Spring athletes survive saturated fields at start of season
The varsity baseball team has been evicted. Clumps of snow and a soggy surface of moist dirt cover their field, as batting cages sit on the sidelines under the weight of snow. The team gathers in the parking lot instead. Four bases shaped in a diamond are the only indication that the paved surface is meant to be a field, with players watching out of the corner of their eyes for fly balls that might hurtle unexpectedly through a car window."You just have to make sure you don't let anything by you," junior baseball player Ben Buchholz says with a knowing smile. "And that there are no cars near the bases in case there's an overthrow."

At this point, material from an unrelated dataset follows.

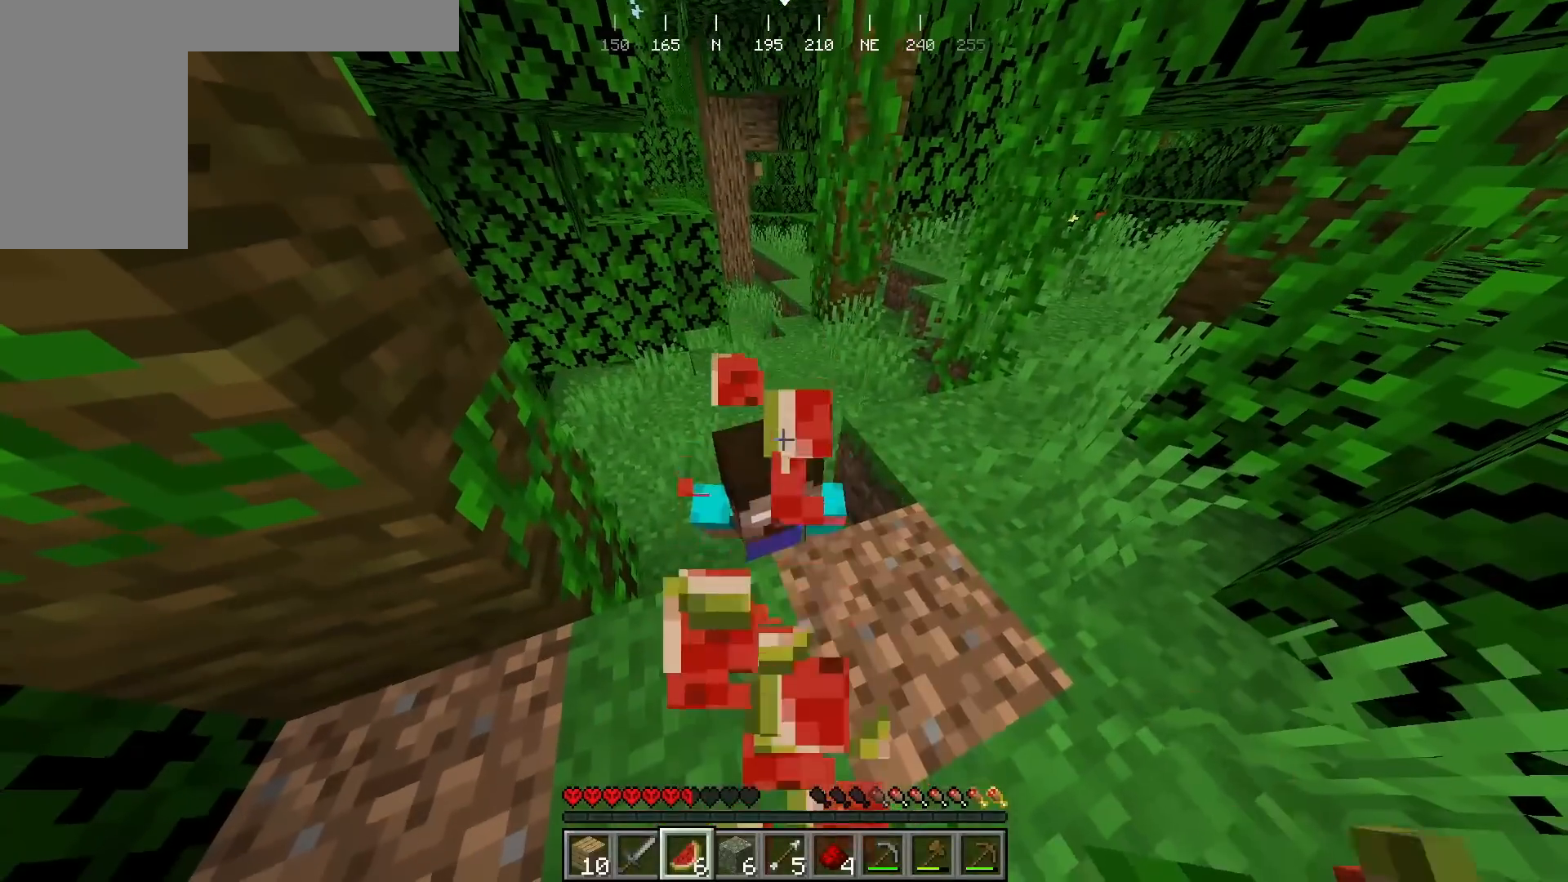
{"keys": [], "mouse": ["right"], "events": []}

For many spring sports teams like baseball, the 2010 blizzard - otherwise known as Snowmageddon - put a damper on the start of the season by interrupting pre-season preparation and tryout schedules. "The snow basically made it impossible to do any real practice," senior lacrosse player Andrew Tran says. "There was really nothing we could do to prepare in the weeks before the season started."
Closings and delays
With the snow soaking Blair fields, teams searched frantically for indoor facilities to practice. Many teams turned to Blair's main gym, but it was often occupied by other groups and proved unsuitable for full practices. "Softball is not an indoor sport," senior softball player Roxanne Oroxom says. "It's difficult to find nearby, available spaces for large groups of girls to throw or hit live balls indoors."
The wet is here to stay
Even after the white blizzard remains disappeared, problems still remained. "Just because the snow is off the field doesn't mean it's playable," junior baseball player Britton Smith says. "It was still wet and sloppy. There was no way we could have played on it without ripping up the grass."

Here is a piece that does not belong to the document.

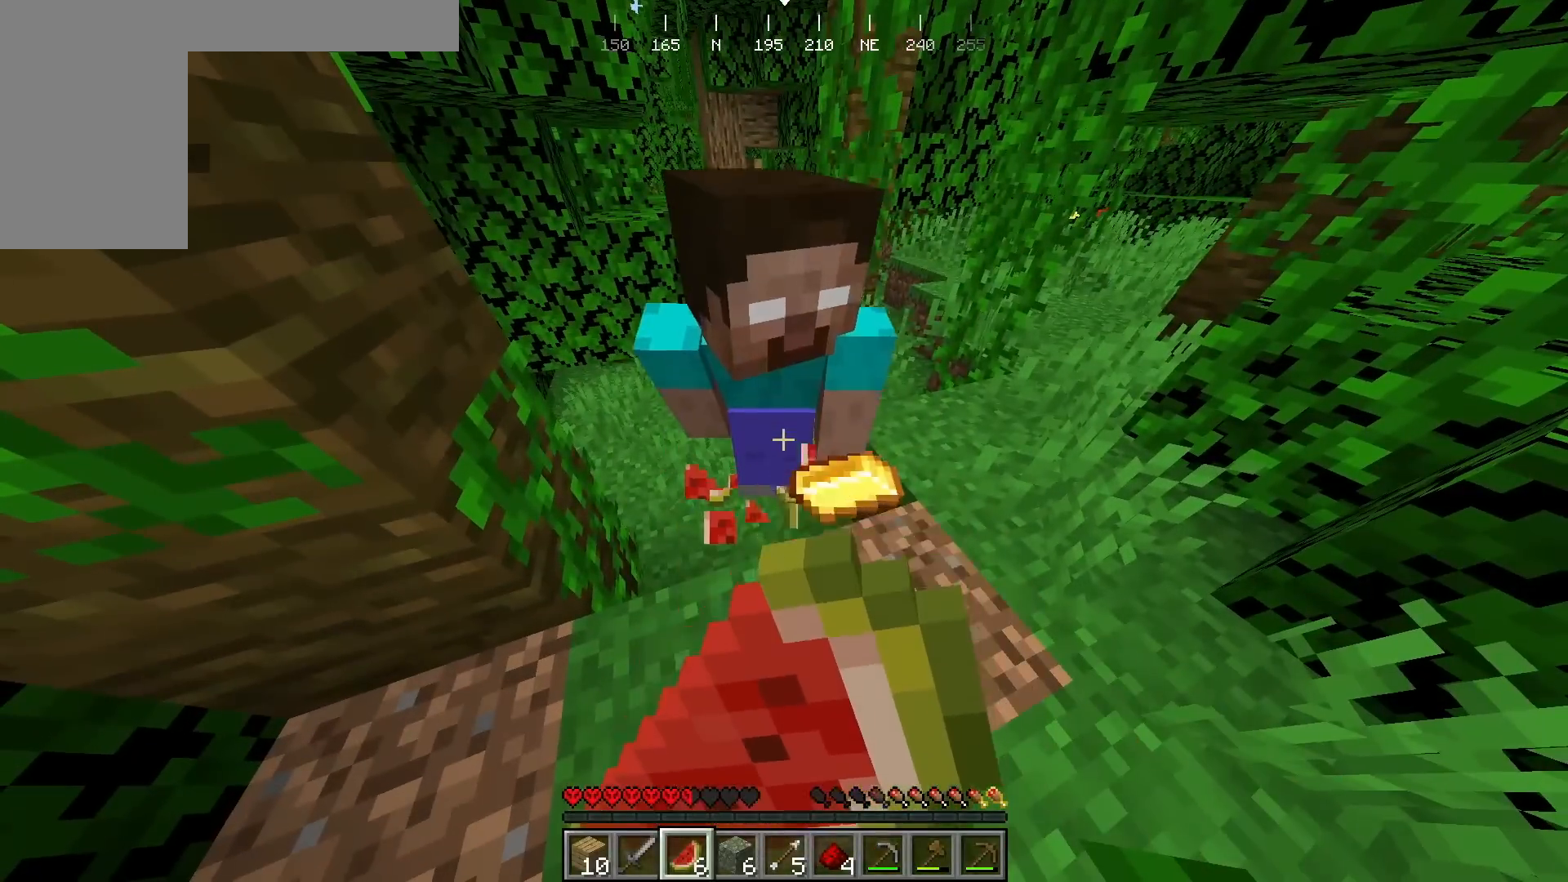
{"keys": [], "mouse": ["right"], "events": []}
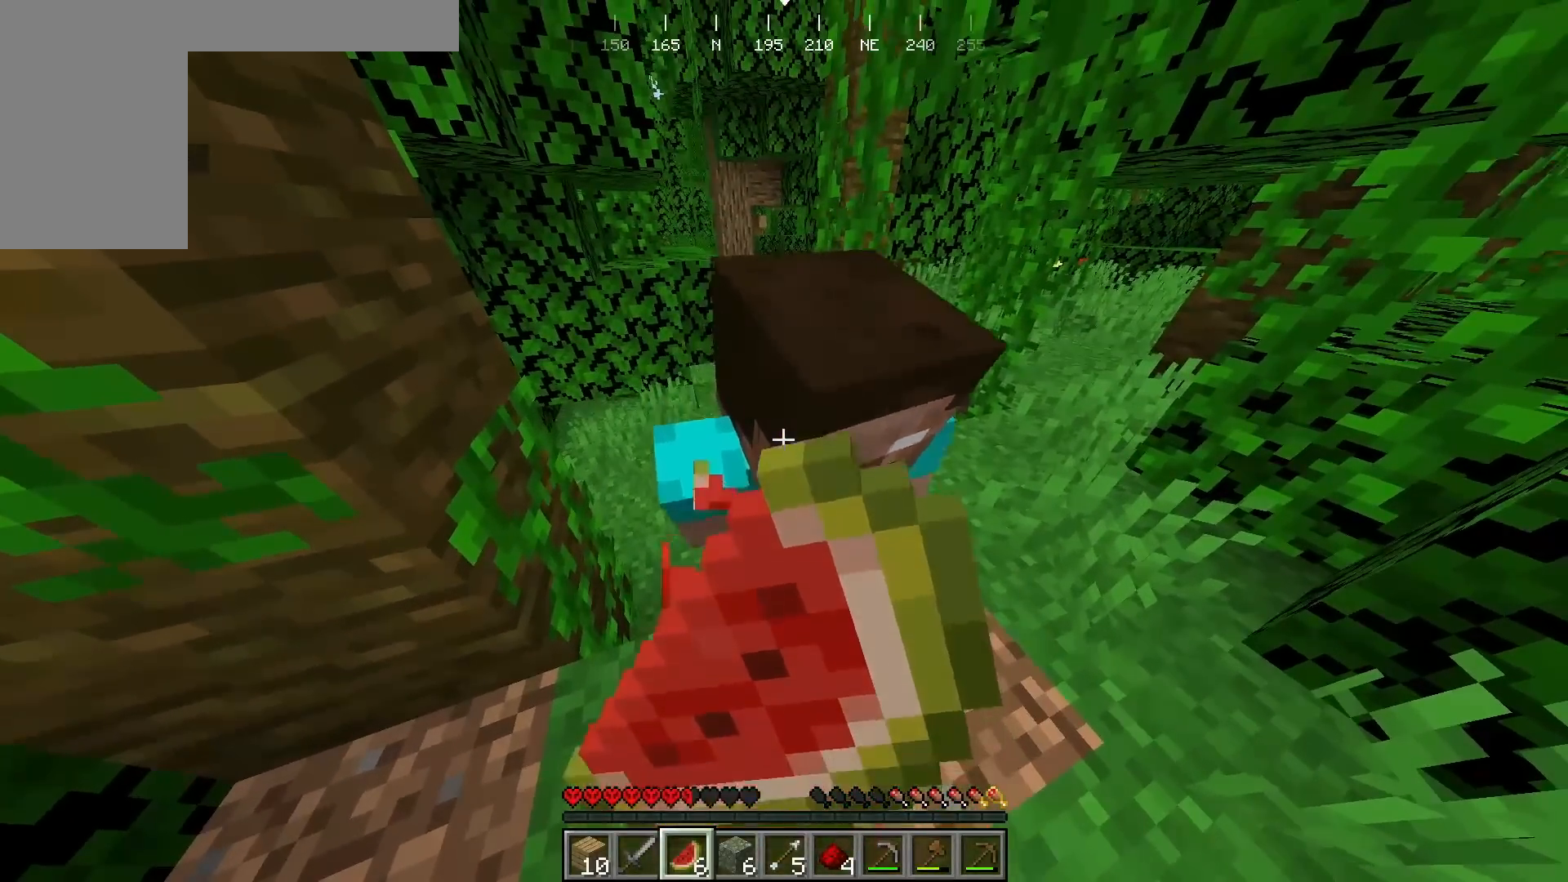
{"keys": [], "mouse": ["right"], "events": []}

The softball team experienced similar challenges. Oroxom noted that the varsity softball field has been kept in excellent condition, but keeping one field playable has restricted softball practices to the junior varsity (JV) field. This has introduced more complications, since the JV field has an uneven surface of grass and rock that overlaps with lacrosse's practice area. "It's hard to use left and center field when there are people running around, bound to get hit by a hard line drive," she says.For varsity boys' lacrosse, the versatile turf saved the day. After freeing the turf of its ice blanket, the team was able to practice even more efficiently than in previous years, during which they had used the grass field. "Turf just makes everything easier," Tran said. "It's meant to be played on in any weather. [It] let us practice outside until the fields dried and now we're back in our normal routine."
A greener field
While the snow complications posed challenges for Blair teams, the athletes believe repercussions have been only mildly severe. Although she was worried about her team's lack of outdoor playing time, Oroxom's primary concern has been her teammates' individual motivation. "I was worried about our personal fitness regimens taking a turn in the wrong direction. Cold, bleak days tend to make you want to stay in bed all day," she said.
Buchholz also admits he overreacted initially. "I was mortified at first. I was worried we wouldn't even get half the season in. But we were pretty fortunate," he says. "The field dried up pretty fast, so I don't think we were greatly hindered by the snow."
Fortunately, the lacrosse team was able to go on with practice as usual. "The turf is pristine and the grass fields are fine…in terms of effects from the snow, just about minimal," Tran says.
Despite the initial hindrance, Blazers feel the snow's aftermath did not place them at a notable disadvantage. "Everyone in the county is in a comparable position," Buchholz says. "We're not the only ones."